So, I've been learning linear algebra from a rather old book I really like (Andrzej Białynicki-Birula, "Geometria z algebrą liniową") that talks a bit about "generalized inner products" (that is, bilinear symmetric functionals $\xi$ where $\xi(x, x)$ might equal anything) and this problem comes across as a little strange:
Let $(V, \xi)$ be a linear space $V$ over a field $K$ with such a bilinear functional $\xi:V \times V \to K$. Then the set $S = \{x \in V : \xi(x, x) = 0\}$ is linear subspace of $V$ iff either of [REDACTED] conditions: $\mathrm{char}\,K = 2$ or $S \subseteq V^\perp$ ($V^\perp$ being set of all $x \in V$ such that for all $y \in V$, $\xi(x, y) = 0$) hold.
What the hell? That is such a blatant lie, after all for Euclidean spaces $S$ would be null space, or if $\xi = 0$ then this obviously doesn't hold. The second condition makes intuitive sense: if it holds, then using bilinearity $S$ is clearly a linear subspace, but I can't seem to get anything going trying to prove the inverse. I'm just wondering what is the actual connection between these concepts the author might have intended to capture.
Thanks!
EDIT: Got it, the problem mistakenly said the two conditions are equivalent. I redacted it.
Caveat: this is a partial answer as I don't have time to fill every detail right now.
You want to think of $S$ as the lightcone of $(V,\xi)$, and we'll assume that $\xi$ is symmetric. Your attempted counter example for the Euclidean space does not work, because $S = \{0\}$ is a subspace of $\Bbb R^n$, and $\{0\} \subseteq (\Bbb R^n)^\perp = \{0\}$. There is nothing wrong with this.
If ${\rm char}(K) = 2$, then $x,y \in S$ implies that $$\xi(x+y,x+y) = \xi(x,x) + 2\xi(x,y)+\xi(y,y) = 0+0+0 = 0,$$so $S$ is a subspace of $V$. The first term dies because $x \in S$, the second one because ${\rm char}(K) = 2$, and the third because $y \in S$.
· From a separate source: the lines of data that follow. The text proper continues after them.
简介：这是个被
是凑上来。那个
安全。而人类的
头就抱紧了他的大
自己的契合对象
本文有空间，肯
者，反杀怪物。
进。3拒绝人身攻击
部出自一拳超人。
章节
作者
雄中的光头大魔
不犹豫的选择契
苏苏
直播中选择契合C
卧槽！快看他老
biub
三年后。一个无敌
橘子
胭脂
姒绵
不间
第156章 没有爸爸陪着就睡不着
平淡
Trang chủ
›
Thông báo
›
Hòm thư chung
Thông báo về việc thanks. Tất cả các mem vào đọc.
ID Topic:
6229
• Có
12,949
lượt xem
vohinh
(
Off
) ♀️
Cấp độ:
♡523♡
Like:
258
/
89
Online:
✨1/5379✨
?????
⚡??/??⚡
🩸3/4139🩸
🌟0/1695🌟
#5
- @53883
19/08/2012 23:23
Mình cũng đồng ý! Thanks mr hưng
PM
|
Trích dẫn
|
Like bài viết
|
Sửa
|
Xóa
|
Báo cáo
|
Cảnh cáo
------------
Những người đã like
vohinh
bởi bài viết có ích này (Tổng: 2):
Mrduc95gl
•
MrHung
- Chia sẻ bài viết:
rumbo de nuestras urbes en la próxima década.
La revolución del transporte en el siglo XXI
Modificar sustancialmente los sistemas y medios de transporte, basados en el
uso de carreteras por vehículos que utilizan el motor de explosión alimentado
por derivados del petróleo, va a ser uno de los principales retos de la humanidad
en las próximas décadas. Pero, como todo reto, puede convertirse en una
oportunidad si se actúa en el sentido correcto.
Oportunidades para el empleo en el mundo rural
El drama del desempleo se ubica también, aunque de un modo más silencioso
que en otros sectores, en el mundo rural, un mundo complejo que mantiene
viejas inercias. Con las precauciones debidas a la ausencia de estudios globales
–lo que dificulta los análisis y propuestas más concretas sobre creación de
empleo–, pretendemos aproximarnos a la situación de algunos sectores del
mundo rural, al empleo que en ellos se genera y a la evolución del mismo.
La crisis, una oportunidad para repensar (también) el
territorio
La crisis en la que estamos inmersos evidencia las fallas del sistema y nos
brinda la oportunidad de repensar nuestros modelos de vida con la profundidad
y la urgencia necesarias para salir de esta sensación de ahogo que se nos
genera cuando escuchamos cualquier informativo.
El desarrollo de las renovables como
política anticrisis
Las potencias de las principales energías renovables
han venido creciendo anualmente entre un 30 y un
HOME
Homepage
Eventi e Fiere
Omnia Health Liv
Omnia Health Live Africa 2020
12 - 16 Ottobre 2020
If $S \subseteq V^\perp$, then $x,y \in S$ implies that $$\xi(x+y,x+y) = \xi(x,x) + 2\xi(x,y)+\xi(y,y) = 0+0+0 = 0,$$so $S$ is a subspace of $V$. The first term dies because $x \in S$, the second one because $S \subseteq V^\perp$, and the third because $y \in S$.
For the converse, assume that $S$ is a subspace. If $S \subseteq V^\perp$, there is nothing to do. So assume that there is $x \in S$ that is not in $V^\perp$ and let's show that ${\rm char}(K)=2$. Since $x$ is not in $V^\perp$, the linear functional $\xi(x,\cdot): V \to K$ is non-zero, hence surjective. We will be done once we show that the restriction $\xi(x,\cdot)|_S$ is also non-zero (hence also surjective), since for every $\lambda \in K$ there will be $y_\lambda \in S$ with $\xi(x,y_\lambda) = \lambda$, leading to $0 = \xi(x+y_\lambda,x+y_\lambda) = 2\lambda$ as wanted.
I could not find a fast way to argue that $\xi(x,\cdot)|_S \neq 0$, though.